- Exercise -
In your copy, include every line of the records exactly and no picture at all.

- Available records -
********************

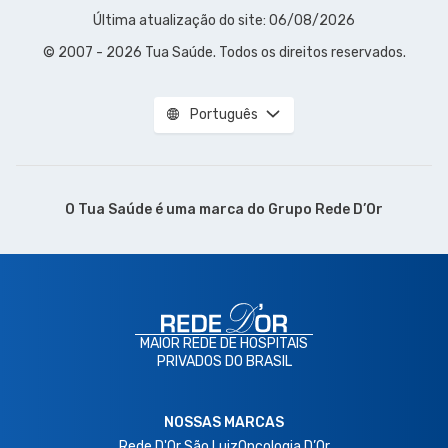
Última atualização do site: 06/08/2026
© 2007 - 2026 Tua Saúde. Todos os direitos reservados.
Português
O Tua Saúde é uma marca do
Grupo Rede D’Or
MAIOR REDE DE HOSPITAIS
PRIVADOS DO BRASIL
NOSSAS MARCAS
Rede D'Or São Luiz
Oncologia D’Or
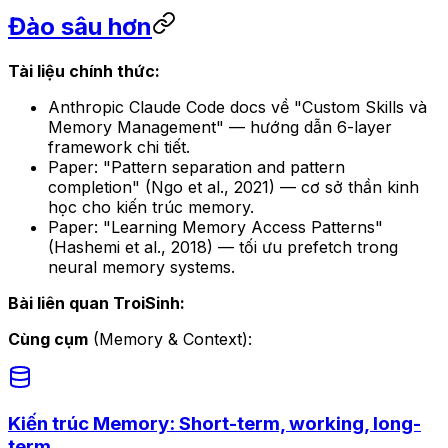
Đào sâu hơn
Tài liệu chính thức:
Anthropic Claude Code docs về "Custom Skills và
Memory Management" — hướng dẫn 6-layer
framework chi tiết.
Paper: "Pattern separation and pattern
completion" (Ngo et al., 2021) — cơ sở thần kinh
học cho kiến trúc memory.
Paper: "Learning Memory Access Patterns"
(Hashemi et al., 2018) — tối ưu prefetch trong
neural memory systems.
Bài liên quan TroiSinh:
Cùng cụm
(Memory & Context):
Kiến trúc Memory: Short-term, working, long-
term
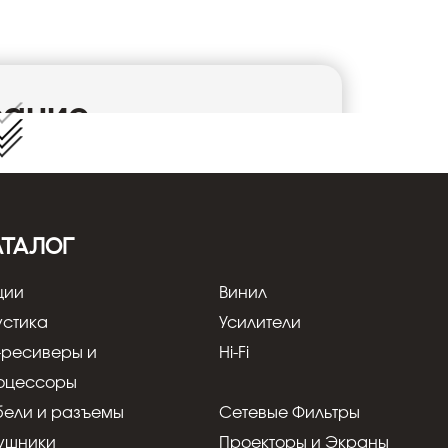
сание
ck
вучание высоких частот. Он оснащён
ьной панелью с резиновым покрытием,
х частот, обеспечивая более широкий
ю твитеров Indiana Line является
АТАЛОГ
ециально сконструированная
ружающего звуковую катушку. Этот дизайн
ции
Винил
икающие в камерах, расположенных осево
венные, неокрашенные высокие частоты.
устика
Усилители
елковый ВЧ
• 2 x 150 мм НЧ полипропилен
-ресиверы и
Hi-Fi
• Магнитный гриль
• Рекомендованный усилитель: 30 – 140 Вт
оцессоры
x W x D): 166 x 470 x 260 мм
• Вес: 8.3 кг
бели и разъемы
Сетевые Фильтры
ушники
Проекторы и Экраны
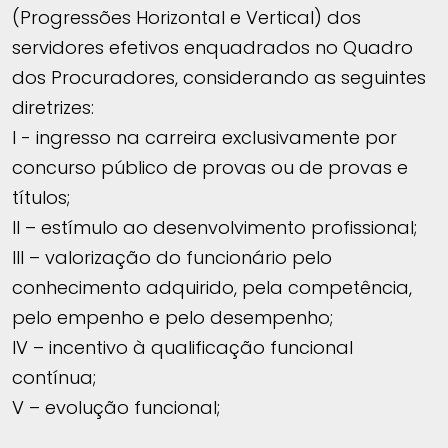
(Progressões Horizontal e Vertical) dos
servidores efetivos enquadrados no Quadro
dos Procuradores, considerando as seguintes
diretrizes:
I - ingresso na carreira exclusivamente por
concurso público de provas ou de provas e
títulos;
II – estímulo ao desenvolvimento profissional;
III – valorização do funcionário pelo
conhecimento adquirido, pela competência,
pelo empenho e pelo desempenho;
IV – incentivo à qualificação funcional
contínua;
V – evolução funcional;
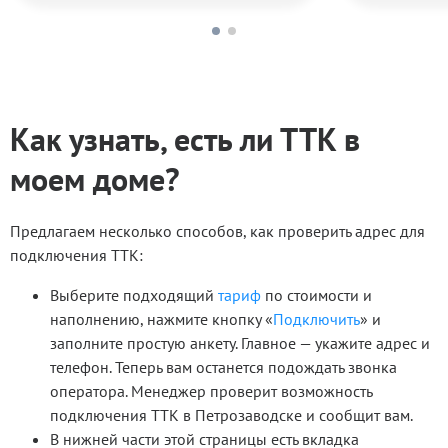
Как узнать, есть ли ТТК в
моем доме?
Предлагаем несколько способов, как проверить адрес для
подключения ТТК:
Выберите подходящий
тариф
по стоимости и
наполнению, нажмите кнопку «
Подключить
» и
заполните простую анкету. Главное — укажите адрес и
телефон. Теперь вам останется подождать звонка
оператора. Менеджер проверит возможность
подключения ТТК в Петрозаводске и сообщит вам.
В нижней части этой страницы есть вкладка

********************

- Output for this exercise -
Última atualização do site: 06/08/2026
© 2007 - 2026 Tua Saúde. Todos os direitos reservados.
Português
O Tua Saúde é uma marca do
Grupo Rede D’Or
MAIOR REDE DE HOSPITAIS
PRIVADOS DO BRASIL
NOSSAS MARCAS
Rede D'Or São Luiz
Oncologia D’Or
Đào sâu hơn
Tài liệu chính thức:
Anthropic Claude Code docs về "Custom Skills và
Memory Management" — hướng dẫn 6-layer
framework chi tiết.
Paper: "Pattern separation and pattern
completion" (Ngo et al., 2021) — cơ sở thần kinh
học cho kiến trúc memory.
Paper: "Learning Memory Access Patterns"
(Hashemi et al., 2018) — tối ưu prefetch trong
neural memory systems.
Bài liên quan TroiSinh:
Cùng cụm
(Memory & Context):
Kiến trúc Memory: Short-term, working, long-
term
сание
ck
вучание высоких частот. Он оснащён
ьной панелью с резиновым покрытием,
х частот, обеспечивая более широкий
ю твитеров Indiana Line является
АТАЛОГ
ециально сконструированная
ружающего звуковую катушку. Этот дизайн
ции
Винил
икающие в камерах, расположенных осево
венные, неокрашенные высокие частоты.
устика
Усилители
елковый ВЧ
• 2 x 150 мм НЧ полипропилен
-ресиверы и
Hi-Fi
• Магнитный гриль
• Рекомендованный усилитель: 30 – 140 Вт
оцессоры
x W x D): 166 x 470 x 260 мм
• Вес: 8.3 кг
бели и разъемы
Сетевые Фильтры
ушники
Проекторы и Экраны
(Progressões Horizontal e Vertical) dos
servidores efetivos enquadrados no Quadro
dos Procuradores, considerando as seguintes
diretrizes:
I - ingresso na carreira exclusivamente por
concurso público de provas ou de provas e
títulos;
II – estímulo ao desenvolvimento profissional;
III – valorização do funcionário pelo
conhecimento adquirido, pela competência,
pelo empenho e pelo desempenho;
IV – incentivo à qualificação funcional
contínua;
V – evolução funcional;
Как узнать, есть ли ТТК в
моем доме?
Предлагаем несколько способов, как проверить адрес для
подключения ТТК:
Выберите подходящий
тариф
по стоимости и
наполнению, нажмите кнопку «
Подключить
» и
заполните простую анкету. Главное — укажите адрес и
телефон. Теперь вам останется подождать звонка
оператора. Менеджер проверит возможность
подключения ТТК в Петрозаводске и сообщит вам.
В нижней части этой страницы есть вкладка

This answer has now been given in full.